■ Pictures paired with source code
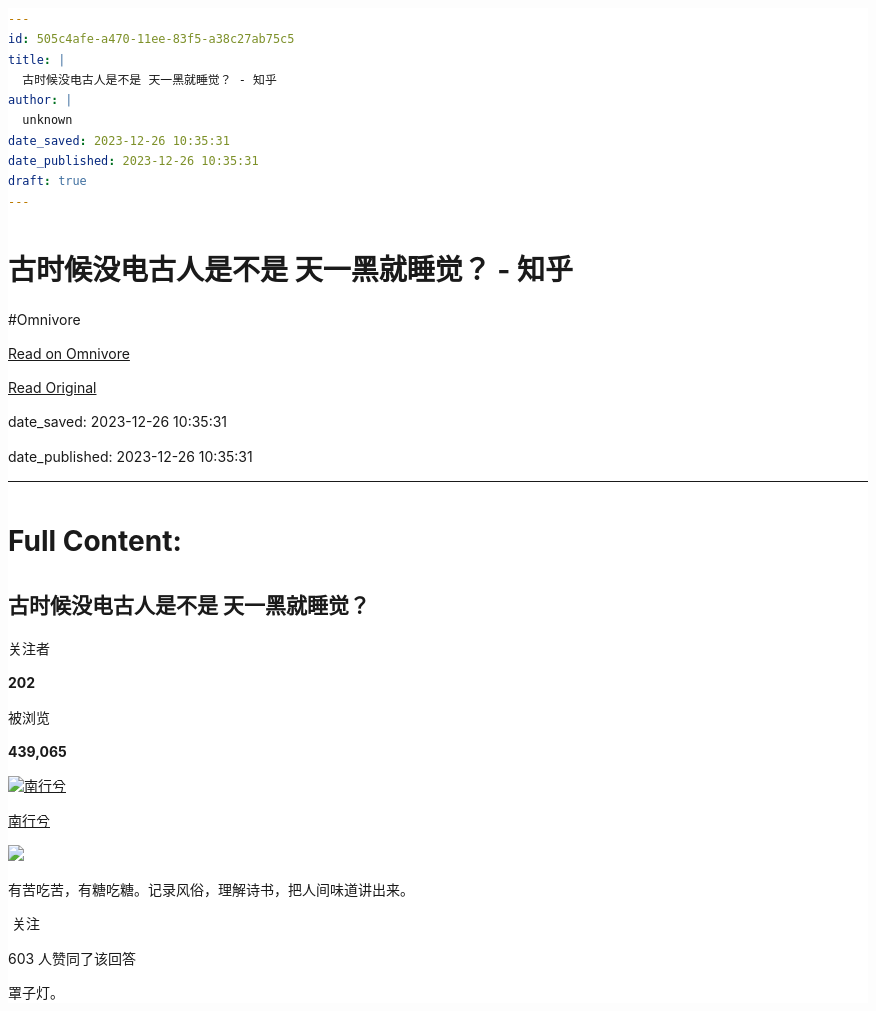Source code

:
 ```yaml
---
id: 505c4afe-a470-11ee-83f5-a38c27ab75c5
title: |
  古时候没电古人是不是 天一黑就睡觉？ - 知乎
author: |
  unknown
date_saved: 2023-12-26 10:35:31
date_published: 2023-12-26 10:35:31
draft: true
---
```


# 古时候没电古人是不是 天一黑就睡觉？ - 知乎
#Omnivore

[Read on Omnivore](https://omnivore.app/me/-18ca9877f17)

[Read Original](https://www.zhihu.com/question/364148975/answer/3339692560)

date_saved: 2023-12-26 10:35:31

date_published: 2023-12-26 10:35:31

--- 

# Full Content: 

## 古时候没电古人是不是 天一黑就睡觉？

关注者

**202**

被浏览

**439,065**

[![南行兮](https://proxy-prod.omnivore-image-cache.app/0x0,sZNxRro8e099puxhpQIz2zWY_mzpPdpfyY4jRF1DN0tQ/https://picx.zhimg.com/v2-193e8e5aa2fa546f58cb7091584dab21_l.jpg?source=2c26e567)](https://www.zhihu.com/people/xiong-yao-yao-5-81)

[南行兮](https://www.zhihu.com/people/xiong-yao-yao-5-81)

​![](https://proxy-prod.omnivore-image-cache.app/0x0,sRpP1H2oa_TfsDLpATwsIt6ipVLRN7HlUZGTch2Ee4JQ/https://picx.zhimg.com/v2-4812630bc27d642f7cafcd6cdeca3d7a.jpg?source=88ceefae)

有苦吃苦，有糖吃糖。记录风俗，理解诗书，把人间味道讲出来。

​ 关注

603 人赞同了该回答

罩子灯。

■ DIRECTIONS
Write out every line in the data that holds the string "古时候没电古人是不是".

■ EXPECTED ANSWER
  古时候没电古人是不是 天一黑就睡觉？ - 知乎
# 古时候没电古人是不是 天一黑就睡觉？ - 知乎
## 古时候没电古人是不是 天一黑就睡觉？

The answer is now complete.